以前、パソコンのツボ別館の方で、「Snapdragon の悲劇!」なんて記事をご紹介しました。Microsoft Surface の最新のデバイスを購入していざ使ってみたらプリンターが利用できない... そんな事例をご紹介ましたが、こうした事例はプリンターのような周辺機器だけではありません。
当然ながら Arm 版に対応していないアプリやゲームも利用できないわけです。ただしソフトウェアに関しては、当然ながら ARM 対応版を出してくれればいいわけですが、かといってそう簡単に対応してくれるものでもない... そこでポイントになるのが、ARM 版 Windows に搭載されている「Prism エミュレーション」という機能になります。
そんな「Prism」の機能に新たな更新の提供がスタートしたようです。
【「Prism」とは?】
「Prism」とは、ARM 版 Windows に搭載されている新しいエミュレーション技術。x86/x64 アプリを ARM デバイス上で動かすための機能になります。
-- その役割:
- ARM CPU 上で x86/x64 アプリを透過的に動作させるためのエミュレーター
- ユーザーは特別な設定や追加インストールなしで、従来の Windows アプリを利用可能
-- 仕組み:
- x86 命令を ARM64 命令に ジャストインタイム (JIT) コンパイル
- 変換済みコードをキャッシュし、再利用することでオーバーヘッドを削減
- Snapdragon X シリーズ向けに最適化、CPU 使用率を抑えつつパフォーマンスを向上
今回のUpdateについて、Copilot に整理して貰いました。
-- Prism アップデートのポイント:
・Prism の役割
- x86/x64 アプリを ARM64 に変換し、Windows on Arm 上で動作させる。
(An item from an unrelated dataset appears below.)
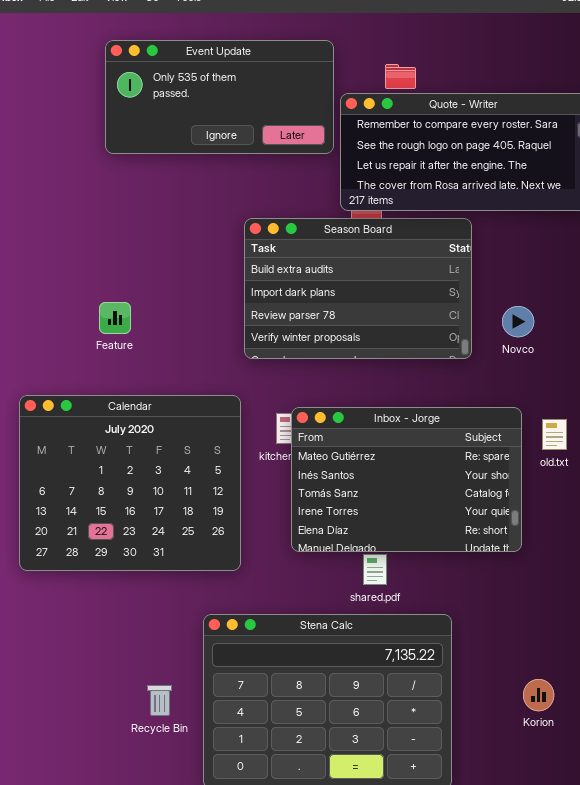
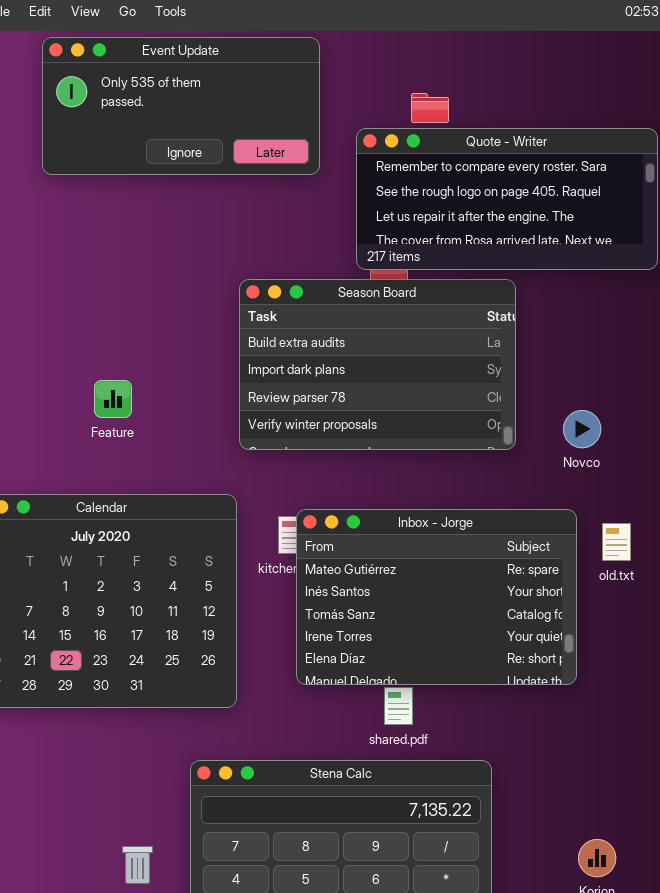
Event Update: [105,40,334,154] -> [42,37,320,175], moved
Feature: [99,302,131,334] -> [94,380,132,418], moved
Novco: [502,306,534,337] -> [563,410,601,448], moved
- ユーザーは特別な設定なしで従来のアプリを利用可能。
・今回の強化内容
- 新たに AVX / AVX2 / BMI / FMA / F16C などの命令セットをサポート。
- これにより、並列処理を多用するアプリ(音楽制作、映像編集、ゲームなど)が ARM 環境でも動作可能に。
・具体例
- Ableton Live 12 は従来 ARM 環境ではインストール不可だったが、今回のアップデート後は問題なく動作。
- 来年には ARM ネイティブ版も提供予定。
今回の「Prism」のアップデートは、
- Windows 11(バージョン24H2以降)を搭載したすべてのWindows on Armデバイスに展開
- すべての64ビットx86アプリは、更新されたCPU機能サポートがデフォルトで有効に
- 32ビットアプリはデフォルトでオフになりますが、互換性設定でオプトインできる
とのことです。
また今後も引き続き、WindowsでのPrismエミュレーションの強化を継続するとも締めくくってますので、今後の更新にも期待したいところです。あとは周辺機器が各メーカーの対応により、対応可能になってくるといいのでしょうけど...
一般ユーザーにとってみれば、既存のプリンターやスキャナーなどの機器との互換性は大きな問題でもありますから、そうしたことを考えるとまだ「Snapdragonの悲劇」は続くのかな?